◆ **EXERCISE A**: Update the records from the line holding "latitude: 40.4678" through the end of the records, inclusive, so that "longitude" becomes "lng" and nothing else changes. Leave out the pictures.

— BEGIN DOCUMENT SEGMENT —

The confusion about Google’s identity may not be quite that Manichean, but it does run
deep. The company, which today celebrates the tenth anniversary of its incorporation,
remains an enigma despite the Everest-sized pile of press coverage that has been mounded around
it. People can’t even agree what industry it’s in. The many businesses that see the
young company as an actual or potential competitor include software houses, advertising agencies,
telephone companies, newspapers, TV networks, book publishers, movie studios, credit card
processors, and Internet firms of all stripes. If your business involves information, you
probably fear (and admire) Google.
The sheer breadth of Google’s influence and activity - just this past week it unveiled its own Web
browser, introduced face-recognition software, and
shot a satellite into orbit - can easily be interpreted as evidence that it is an entirely
new kind of business, one that transcends and redefines all traditional categories. But while
Google is an unusual company in many ways, when you boil down its business strategy, you find
that it’s not quite as mysterious as it seems. The way Google makes money is
straightforward: It brokers and publishes advertisements through digital media. More than 99
percent of its sales have come from the fees it charges advertisers for using its network to get
their messages out on the Internet.
Google’s protean appearance is not a reflection of its core business. Rather, it stems from
the vast number of complements to its core business. Complements are, to put it simply, any
products or services that tend be consumed together. Think hot dogs and mustard, or houses and
mortgages. For Google, literally everything that happens on the Internet is a complement to its
main business. The more things that people and companies do online, the more ads they see and the
more money Google makes. In addition, as Internet activity increases, Google collects more data
on consumers’ needs and behavior and can tailor its ads more precisely, strengthening its
competitive advantage and further increasing its income. As more and more products and services
are delivered digitally over computer networks — entertainment, news, software
programs, financial transactions — Google’s range of complements expands
into ever more industry sectors. That's why cute little Google has morphed into The Omnigoogle.

— END DOCUMENT SEGMENT —
— BEGIN MATERIAL FOR THE TASK —

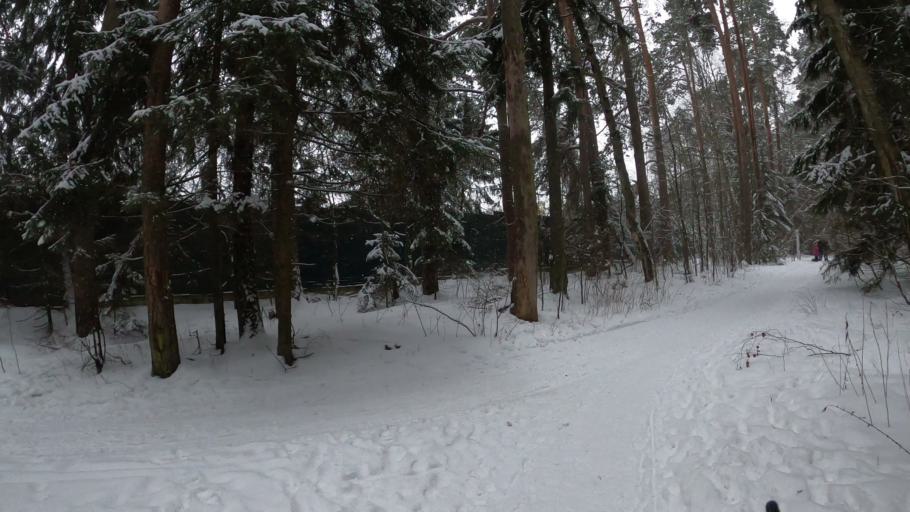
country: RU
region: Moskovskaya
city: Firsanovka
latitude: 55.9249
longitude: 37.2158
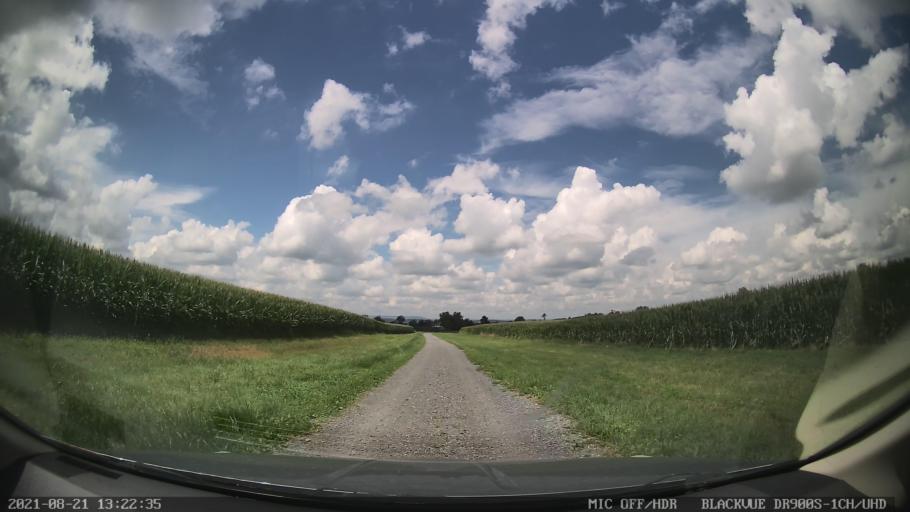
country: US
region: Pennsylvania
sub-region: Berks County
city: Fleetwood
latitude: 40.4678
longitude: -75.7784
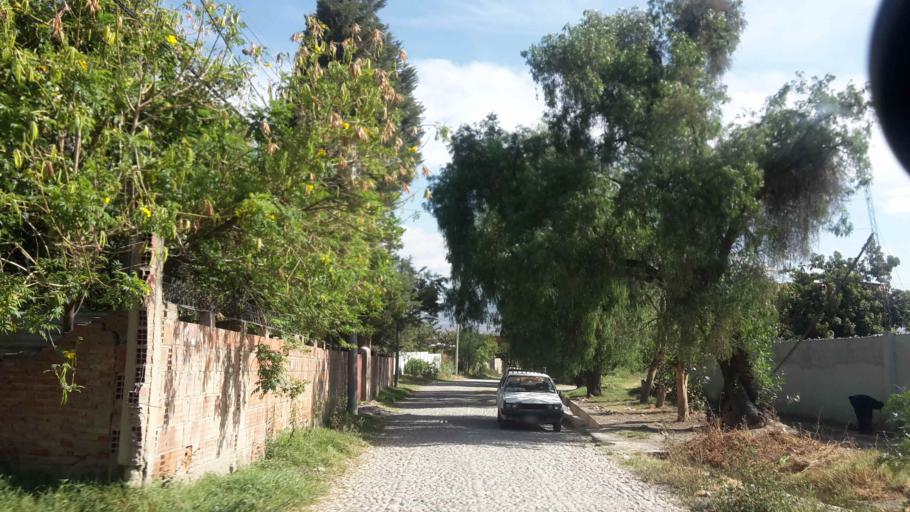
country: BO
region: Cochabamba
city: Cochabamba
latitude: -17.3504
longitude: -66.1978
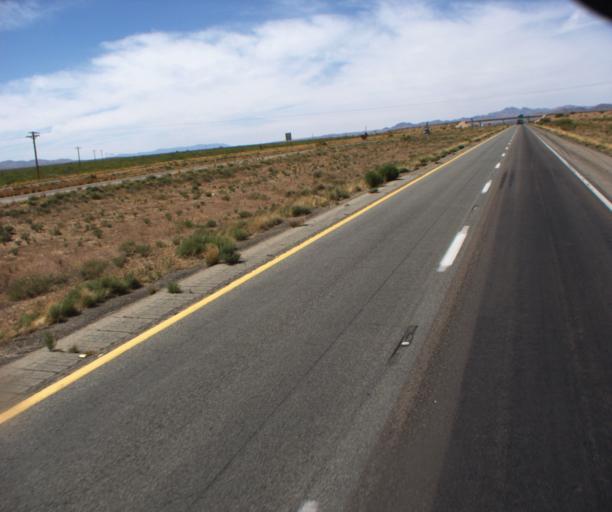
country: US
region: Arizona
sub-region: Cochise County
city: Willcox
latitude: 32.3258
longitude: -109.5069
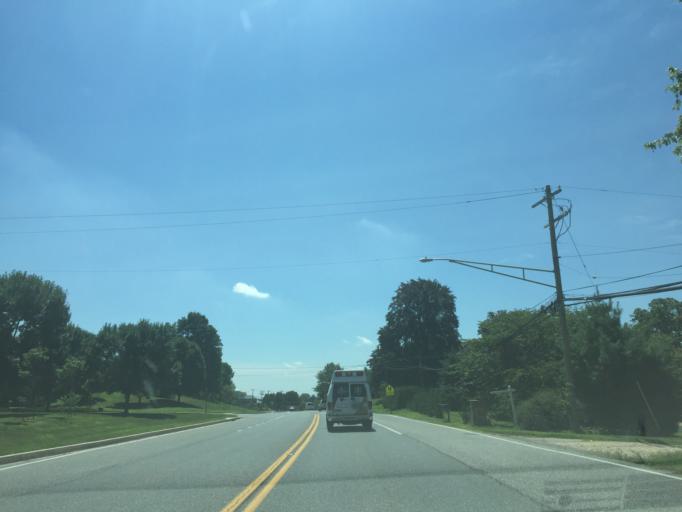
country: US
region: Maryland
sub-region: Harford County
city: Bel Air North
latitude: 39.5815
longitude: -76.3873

— END MATERIAL FOR THE TASK —

◆ **EXERCISE B**: List the products and services that the Google text gives as being delivered digitally over computer networks.

◆ **CORRECT RESPONSE A**:
latitude: 40.4678
lng: -75.7784
country: BO
region: Cochabamba
city: Cochabamba
latitude: -17.3504
lng: -66.1978
country: US
region: Arizona
sub-region: Cochise County
city: Willcox
latitude: 32.3258
lng: -109.5069
country: US
region: Maryland
sub-region: Harford County
city: Bel Air North
latitude: 39.5815
lng: -76.3873

◆ **CORRECT RESPONSE B**:
- entertainment
- news
- software programs
- financial transactions